● **What you are asked to do**: Copy out every one of the following lines word for word.

--- Entries supplied ---

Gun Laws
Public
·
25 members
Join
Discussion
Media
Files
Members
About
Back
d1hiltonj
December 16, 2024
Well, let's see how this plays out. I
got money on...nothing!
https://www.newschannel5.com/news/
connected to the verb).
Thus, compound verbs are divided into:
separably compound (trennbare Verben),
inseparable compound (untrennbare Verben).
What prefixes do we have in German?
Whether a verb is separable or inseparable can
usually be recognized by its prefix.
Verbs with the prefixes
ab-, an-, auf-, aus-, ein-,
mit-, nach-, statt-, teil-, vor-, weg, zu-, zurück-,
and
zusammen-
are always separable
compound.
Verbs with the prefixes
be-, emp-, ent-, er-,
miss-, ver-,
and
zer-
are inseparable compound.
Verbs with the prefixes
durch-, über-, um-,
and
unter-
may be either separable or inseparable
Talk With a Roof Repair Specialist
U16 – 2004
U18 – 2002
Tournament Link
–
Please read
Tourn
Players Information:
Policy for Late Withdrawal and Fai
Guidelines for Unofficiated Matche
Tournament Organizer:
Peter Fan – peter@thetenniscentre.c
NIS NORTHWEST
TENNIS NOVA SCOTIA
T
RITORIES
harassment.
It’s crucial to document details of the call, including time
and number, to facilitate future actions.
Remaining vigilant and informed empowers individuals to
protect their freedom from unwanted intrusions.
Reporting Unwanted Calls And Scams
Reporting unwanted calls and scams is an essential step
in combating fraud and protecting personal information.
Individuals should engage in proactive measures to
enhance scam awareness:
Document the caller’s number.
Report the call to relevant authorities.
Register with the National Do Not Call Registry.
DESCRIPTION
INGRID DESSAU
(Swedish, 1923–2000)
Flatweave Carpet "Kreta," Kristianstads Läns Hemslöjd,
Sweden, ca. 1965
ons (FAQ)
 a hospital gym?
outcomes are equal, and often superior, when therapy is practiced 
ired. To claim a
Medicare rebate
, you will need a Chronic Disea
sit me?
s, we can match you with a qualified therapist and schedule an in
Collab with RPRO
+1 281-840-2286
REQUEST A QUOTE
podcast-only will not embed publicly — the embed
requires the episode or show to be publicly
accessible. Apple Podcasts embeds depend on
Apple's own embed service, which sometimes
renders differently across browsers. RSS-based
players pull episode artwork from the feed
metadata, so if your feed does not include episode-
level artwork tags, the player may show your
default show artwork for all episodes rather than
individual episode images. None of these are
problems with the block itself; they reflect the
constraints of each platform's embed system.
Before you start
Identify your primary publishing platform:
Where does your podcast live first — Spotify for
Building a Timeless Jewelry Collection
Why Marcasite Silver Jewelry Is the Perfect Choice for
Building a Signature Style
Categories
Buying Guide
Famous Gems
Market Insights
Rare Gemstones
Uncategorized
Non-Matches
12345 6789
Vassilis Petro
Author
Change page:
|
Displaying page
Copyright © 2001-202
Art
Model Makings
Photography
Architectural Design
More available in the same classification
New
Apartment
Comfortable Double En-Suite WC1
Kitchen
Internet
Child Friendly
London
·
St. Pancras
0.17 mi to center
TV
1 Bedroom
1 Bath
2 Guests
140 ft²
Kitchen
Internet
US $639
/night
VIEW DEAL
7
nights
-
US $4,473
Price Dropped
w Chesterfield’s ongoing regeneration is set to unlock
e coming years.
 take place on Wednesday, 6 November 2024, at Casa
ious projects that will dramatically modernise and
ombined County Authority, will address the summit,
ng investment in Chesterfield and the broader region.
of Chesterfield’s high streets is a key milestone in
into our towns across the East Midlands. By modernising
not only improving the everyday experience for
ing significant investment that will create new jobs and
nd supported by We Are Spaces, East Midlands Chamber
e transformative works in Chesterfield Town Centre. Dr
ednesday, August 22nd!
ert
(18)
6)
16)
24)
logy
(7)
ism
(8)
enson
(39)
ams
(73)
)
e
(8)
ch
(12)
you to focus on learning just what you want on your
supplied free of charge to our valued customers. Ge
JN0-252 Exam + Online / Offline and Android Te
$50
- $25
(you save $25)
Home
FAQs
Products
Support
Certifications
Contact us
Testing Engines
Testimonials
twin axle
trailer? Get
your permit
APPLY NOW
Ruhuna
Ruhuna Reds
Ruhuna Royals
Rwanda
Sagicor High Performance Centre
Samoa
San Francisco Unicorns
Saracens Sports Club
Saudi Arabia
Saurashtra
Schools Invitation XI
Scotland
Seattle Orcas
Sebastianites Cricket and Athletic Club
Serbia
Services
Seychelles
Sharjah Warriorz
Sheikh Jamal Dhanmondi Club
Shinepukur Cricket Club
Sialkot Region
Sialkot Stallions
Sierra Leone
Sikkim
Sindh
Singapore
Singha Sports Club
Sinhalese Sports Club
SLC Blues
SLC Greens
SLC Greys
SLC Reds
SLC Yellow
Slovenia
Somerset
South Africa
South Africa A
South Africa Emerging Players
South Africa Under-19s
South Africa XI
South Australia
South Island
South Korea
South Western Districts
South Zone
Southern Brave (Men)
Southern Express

---

● **Answer box**:
Gun Laws
Public
·
25 members
Join
Discussion
Media
Files
Members
About
Back
d1hiltonj
December 16, 2024
Well, let's see how this plays out. I
got money on...nothing!
https://www.newschannel5.com/news/
connected to the verb).
Thus, compound verbs are divided into:
separably compound (trennbare Verben),
inseparable compound (untrennbare Verben).
What prefixes do we have in German?
Whether a verb is separable or inseparable can
usually be recognized by its prefix.
Verbs with the prefixes
ab-, an-, auf-, aus-, ein-,
mit-, nach-, statt-, teil-, vor-, weg, zu-, zurück-,
and
zusammen-
are always separable
compound.
Verbs with the prefixes
be-, emp-, ent-, er-,
miss-, ver-,
and
zer-
are inseparable compound.
Verbs with the prefixes
durch-, über-, um-,
and
unter-
may be either separable or inseparable
Talk With a Roof Repair Specialist
U16 – 2004
U18 – 2002
Tournament Link
–
Please read
Tourn
Players Information:
Policy for Late Withdrawal and Fai
Guidelines for Unofficiated Matche
Tournament Organizer:
Peter Fan – peter@thetenniscentre.c
NIS NORTHWEST
TENNIS NOVA SCOTIA
T
RITORIES
harassment.
It’s crucial to document details of the call, including time
and number, to facilitate future actions.
Remaining vigilant and informed empowers individuals to
protect their freedom from unwanted intrusions.
Reporting Unwanted Calls And Scams
Reporting unwanted calls and scams is an essential step
in combating fraud and protecting personal information.
Individuals should engage in proactive measures to
enhance scam awareness:
Document the caller’s number.
Report the call to relevant authorities.
Register with the National Do Not Call Registry.
DESCRIPTION
INGRID DESSAU
(Swedish, 1923–2000)
Flatweave Carpet "Kreta," Kristianstads Läns Hemslöjd,
Sweden, ca. 1965
ons (FAQ)
 a hospital gym?
outcomes are equal, and often superior, when therapy is practiced 
ired. To claim a
Medicare rebate
, you will need a Chronic Disea
sit me?
s, we can match you with a qualified therapist and schedule an in
Collab with RPRO
+1 281-840-2286
REQUEST A QUOTE
podcast-only will not embed publicly — the embed
requires the episode or show to be publicly
accessible. Apple Podcasts embeds depend on
Apple's own embed service, which sometimes
renders differently across browsers. RSS-based
players pull episode artwork from the feed
metadata, so if your feed does not include episode-
level artwork tags, the player may show your
default show artwork for all episodes rather than
individual episode images. None of these are
problems with the block itself; they reflect the
constraints of each platform's embed system.
Before you start
Identify your primary publishing platform:
Where does your podcast live first — Spotify for
Building a Timeless Jewelry Collection
Why Marcasite Silver Jewelry Is the Perfect Choice for
Building a Signature Style
Categories
Buying Guide
Famous Gems
Market Insights
Rare Gemstones
Uncategorized
Non-Matches
12345 6789
Vassilis Petro
Author
Change page:
|
Displaying page
Copyright © 2001-202
Art
Model Makings
Photography
Architectural Design
More available in the same classification
New
Apartment
Comfortable Double En-Suite WC1
Kitchen
Internet
Child Friendly
London
·
St. Pancras
0.17 mi to center
TV
1 Bedroom
1 Bath
2 Guests
140 ft²
Kitchen
Internet
US $639
/night
VIEW DEAL
7
nights
-
US $4,473
Price Dropped
w Chesterfield’s ongoing regeneration is set to unlock
e coming years.
 take place on Wednesday, 6 November 2024, at Casa
ious projects that will dramatically modernise and
ombined County Authority, will address the summit,
ng investment in Chesterfield and the broader region.
of Chesterfield’s high streets is a key milestone in
into our towns across the East Midlands. By modernising
not only improving the everyday experience for
ing significant investment that will create new jobs and
nd supported by We Are Spaces, East Midlands Chamber
e transformative works in Chesterfield Town Centre. Dr
ednesday, August 22nd!
ert
(18)
6)
16)
24)
logy
(7)
ism
(8)
enson
(39)
ams
(73)
)
e
(8)
ch
(12)
you to focus on learning just what you want on your
supplied free of charge to our valued customers. Ge
JN0-252 Exam + Online / Offline and Android Te
$50
- $25
(you save $25)
Home
FAQs
Products
Support
Certifications
Contact us
Testing Engines
Testimonials
twin axle
trailer? Get
your permit
APPLY NOW
Ruhuna
Ruhuna Reds
Ruhuna Royals
Rwanda
Sagicor High Performance Centre
Samoa
San Francisco Unicorns
Saracens Sports Club
Saudi Arabia
Saurashtra
Schools Invitation XI
Scotland
Seattle Orcas
Sebastianites Cricket and Athletic Club
Serbia
Services
Seychelles
Sharjah Warriorz
Sheikh Jamal Dhanmondi Club
Shinepukur Cricket Club
Sialkot Region
Sialkot Stallions
Sierra Leone
Sikkim
Sindh
Singapore
Singha Sports Club
Sinhalese Sports Club
SLC Blues
SLC Greens
SLC Greys
SLC Reds
SLC Yellow
Slovenia
Somerset
South Africa
South Africa A
South Africa Emerging Players
South Africa Under-19s
South Africa XI
South Australia
South Island
South Korea
South Western Districts
South Zone
Southern Brave (Men)
Southern Express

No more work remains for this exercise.